Friday, April 4, 2008

Losing Things...Including My Mind!

There is nothing worse than losing your keys.  OK, maybe there is something worse than that, but humor me!   About a week ago, my key ring went missing.  Actually, it is only part of my key ring.  I usually have the key ring with my car keys on it, and a separate one with one of those "handy" detachable clips, so I can multitask.  The detachable ring had my keyless entry remote for my car, my house keys, my sister's house key, and our only mail key.  

After days of waiting for the key ring to suddenly appear, Kent and I started searching in earnest for the keys.  We turned our couches inside out to no avail;  it's amazing and disgusting what actually gets trapped inside the crevasses of our couches.   We searched the cars, the diaper bag, my purse, our pants pockets, and anything else we could think of.   Nothing!   I was getting more and more frustrated knowing the mail was piling up in our mailbox that we couldn't get to (not to mention our Netflix movie that was waiting to be watched!)   But we still held out hope that they keys would appear.

On the fifth day, that would be yesterday, I started calling around to find out how much it was going to cost to replace everything.  The post office said that our boxes were actually "builder" boxes, which means the HOA handles it.  The HOA said we had to call a contracted company.  The contracted company said it would cost $63, and we would have to wait a WEEK before they could come.  What?!?!    And this is just for the mail key.  Forget the keyless entry to my car, which I haven't even started trying to deal with yet.   Kent suggested we search again before spending the money to replace everything.  

One more fruitless search, and I finally decided to put our mail on hold at the post office and start the process of replacing the mail key.  I called the post office, and a very nice postal worker told me that she could give the number of an independent locksmith who could do it for $40 and would get it replaced within 24 hours.   So, after all of the searching, phone calls, and frustration, the independent locksmith came 2 hours after I called him this morning, replaced the lock, gave us 3 mail keys, and charged us $50 instead of the $40 suggested by the postal lady.   But, it is replaced!!!  

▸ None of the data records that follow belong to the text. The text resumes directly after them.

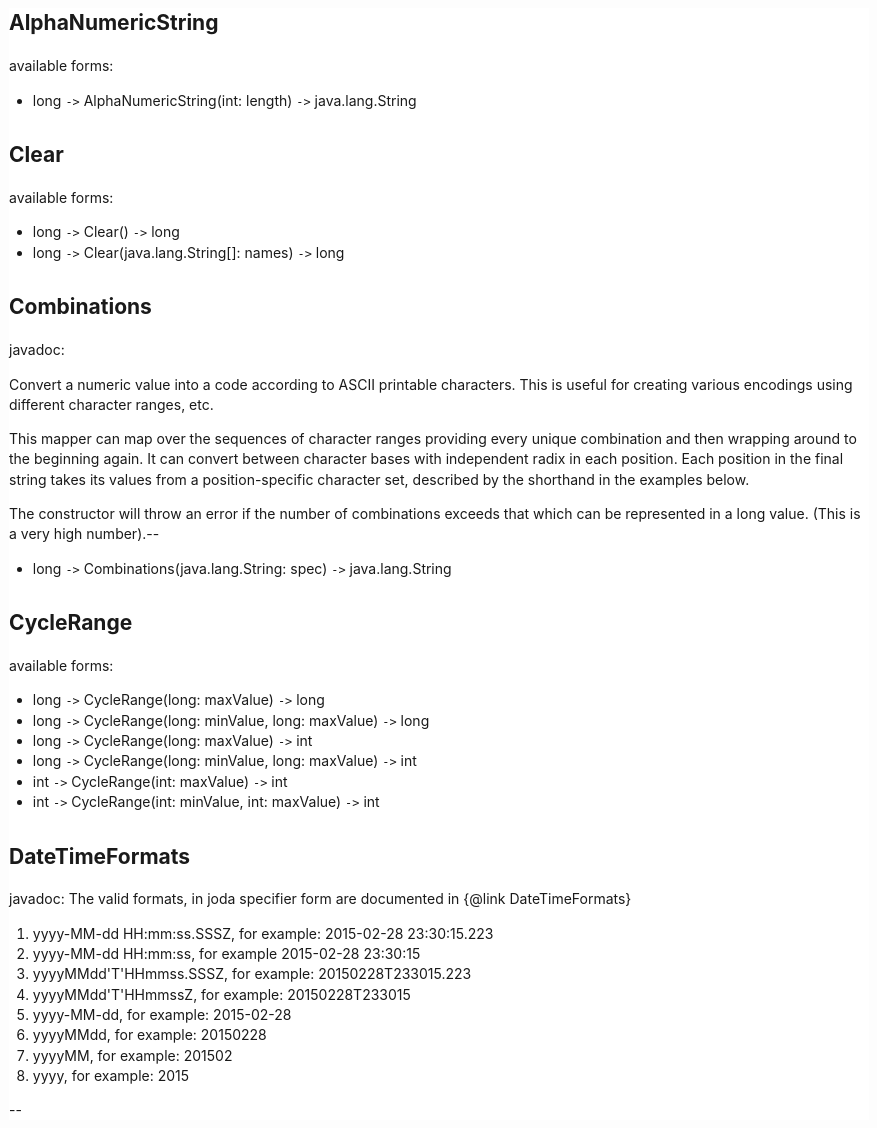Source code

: ## AlphaNumericString

available forms:

- long `->` AlphaNumericString(int: length) `->` java.lang.String

## Clear

available forms:

- long `->` Clear() `->` long
- long `->` Clear(java.lang.String[]: names) `->` long

## Combinations
javadoc:
<p>Convert a numeric value into a code according to ASCII printable
 characters. This is useful for creating various encodings using different
 character ranges, etc.</p>
 <p>
 This mapper can map over the sequences of character ranges providing every unique
 combination and then wrapping around to the beginning again.
 It can convert between character bases with independent radix in each position.
 Each position in the final string takes its values from a position-specific
 character set, described by the shorthand in the examples below.
 </p>
 <p>
 The constructor will throw an error if the number of combinations exceeds that
 which can be represented in a long value. (This is a very high
 number).--

- long `->` Combinations(java.lang.String: spec) `->` java.lang.String

## CycleRange

available forms:

- long `->` CycleRange(long: maxValue) `->` long
- long `->` CycleRange(long: minValue, long: maxValue) `->` long
- long `->` CycleRange(long: maxValue) `->` int
- long `->` CycleRange(long: minValue, long: maxValue) `->` int
- int `->` CycleRange(int: maxValue) `->` int
- int `->` CycleRange(int: minValue, int: maxValue) `->` int

## DateTimeFormats
javadoc:
The valid formats, in joda specifier form are documented in {@link DateTimeFormats}
 <ol>
 <li>yyyy-MM-dd HH:mm:ss.SSSZ, for example: 2015-02-28 23:30:15.223</li>
 <li>yyyy-MM-dd HH:mm:ss, for example 2015-02-28 23:30:15</li>
 <li>yyyyMMdd'T'HHmmss.SSSZ, for example: 20150228T233015.223</li>
 <li>yyyyMMdd'T'HHmmssZ, for example: 20150228T233015</li>
 <li>yyyy-MM-dd, for example: 2015-02-28</li>
 <li>yyyyMMdd, for example: 20150228</li>
 <li>yyyyMM, for example: 201502</li>
 <li>yyyy, for example: 2015</li>
 </ol>--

Now to replace house keys and the keyless entry remote.   


Omgirl said...

I can't beieve that was the outcome! I was still waiting for the miraculous finish where they turned up in the dishwasher or something.

Kimberlina said...

There could very well be a miraculous finish yet, but for now I'm just trying to get to my mail and be able to get into my house :)

Audrey said...

Ryanna hid Derek's keys one time. It had one of our two car keys on it which made me incredibly paranoid because car keys nowadays all have chips in them and so Wal-Mart can't copy your existing key. You have to go to a dealership where they charge you at least $90 for the key and that's if you have the master of the two keys they give you with you car. We eventually found them in a compartment in his backpack that neither of us had ever discovered before. Boy did we feel dumb because she had told us several times that's where she had put them and we kept telling her she hadn't and she needed to remember where they really were.

Kimberlina said...

I asked Maija if she knew where the keys were, and she kept insisting they were "in the car." So I tried to narrow down which car, and she brought me to the was her red toy car outside. So I asked her to show me where the keys were, and she said, "Silly, Mommy. The keys are here," as she pointed out the toy key in the toy ignition of her toy car. Yes, silly me!